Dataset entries
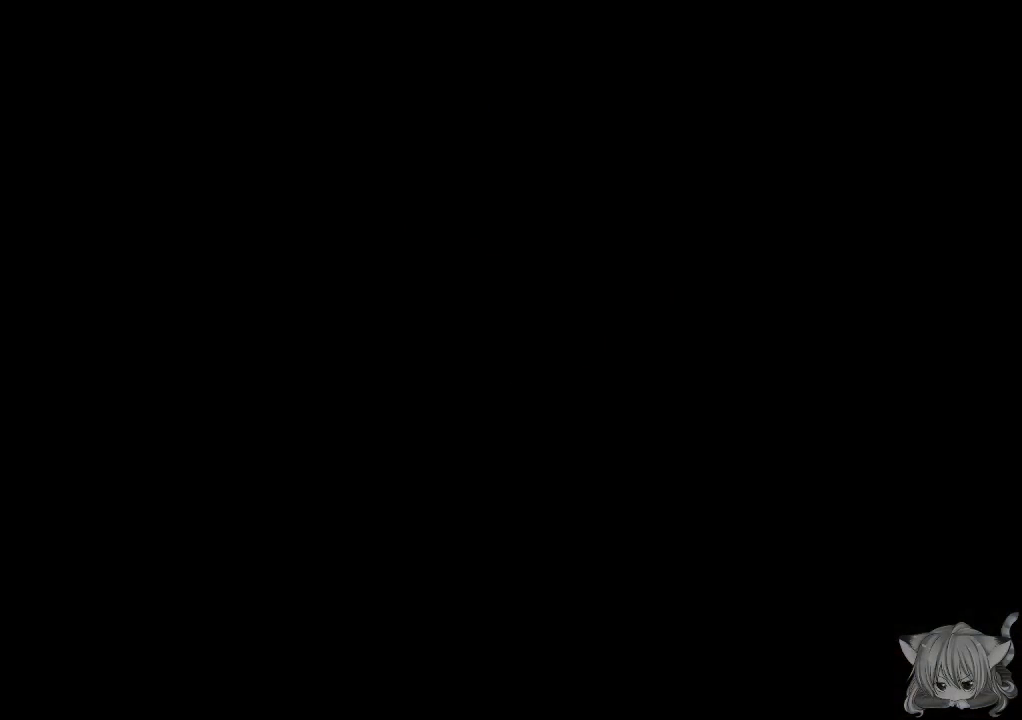
{"buttons": [], "left_stick": "center", "events": []}
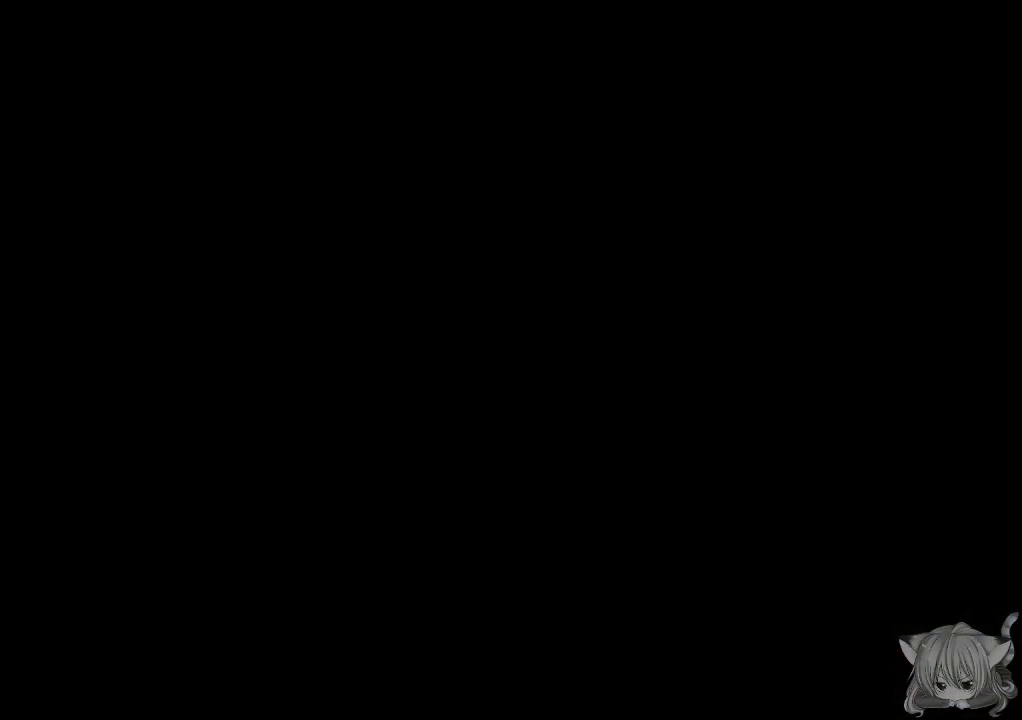
{"buttons": [], "left_stick": "center", "events": []}
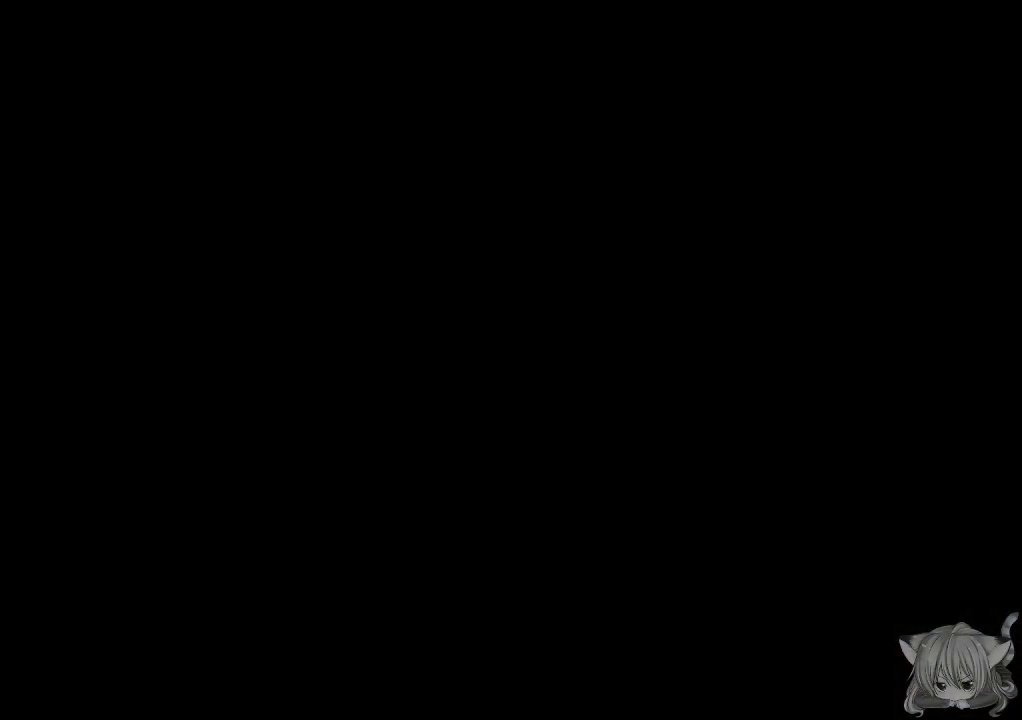
{"buttons": [], "left_stick": "center", "events": []}
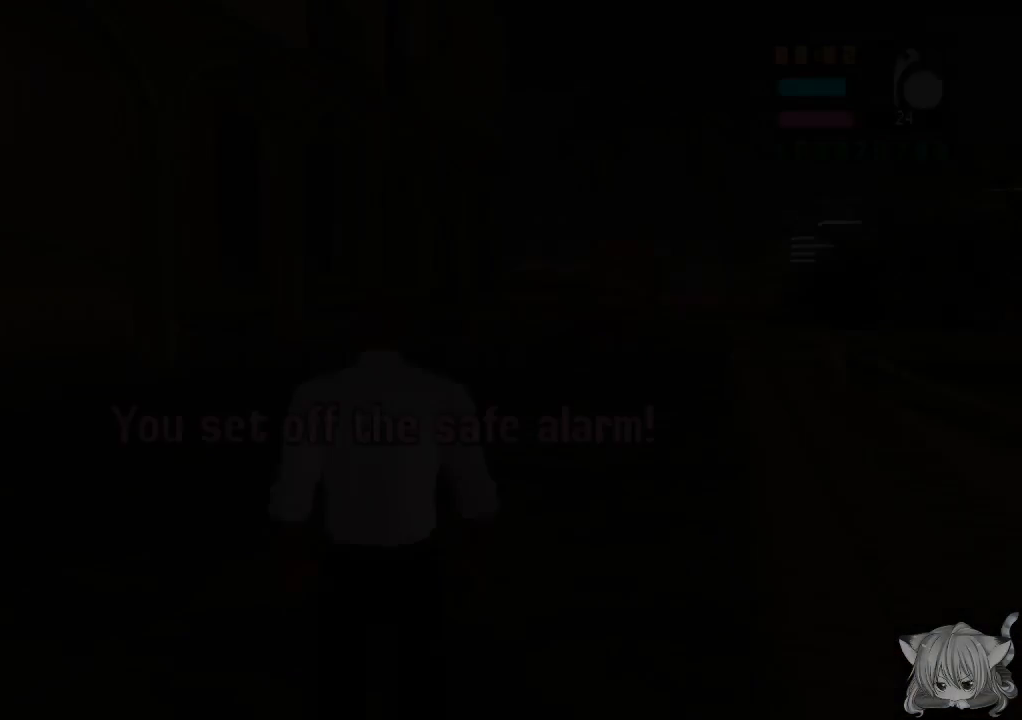
{"buttons": [], "left_stick": "center", "events": []}
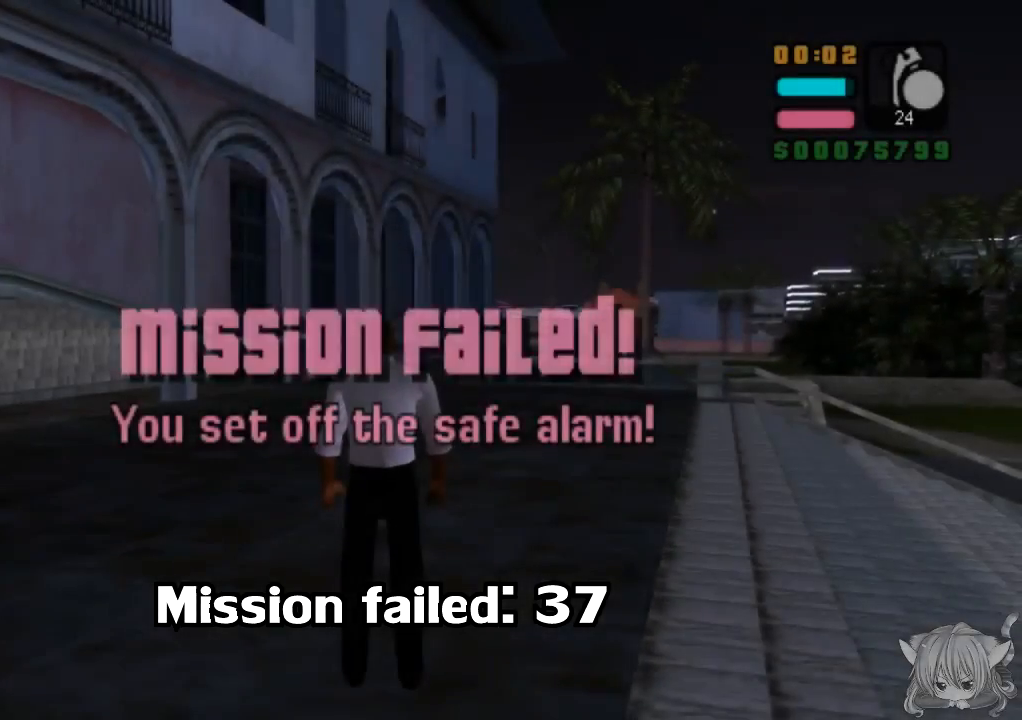
{"buttons": [], "left_stick": "up", "events": [[267, "left_stick", "up"]]}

- **Work instruction**: Please transcribe every entry exactly as written, leaving the pictures out.

- **Answer to this exercise**:
{"buttons": [], "left_stick": "center", "events": []}
{"buttons": [], "left_stick": "center", "events": []}
{"buttons": [], "left_stick": "center", "events": []}
{"buttons": [], "left_stick": "center", "events": []}
{"buttons": [], "left_stick": "up", "events": [[267, "left_stick", "up"]]}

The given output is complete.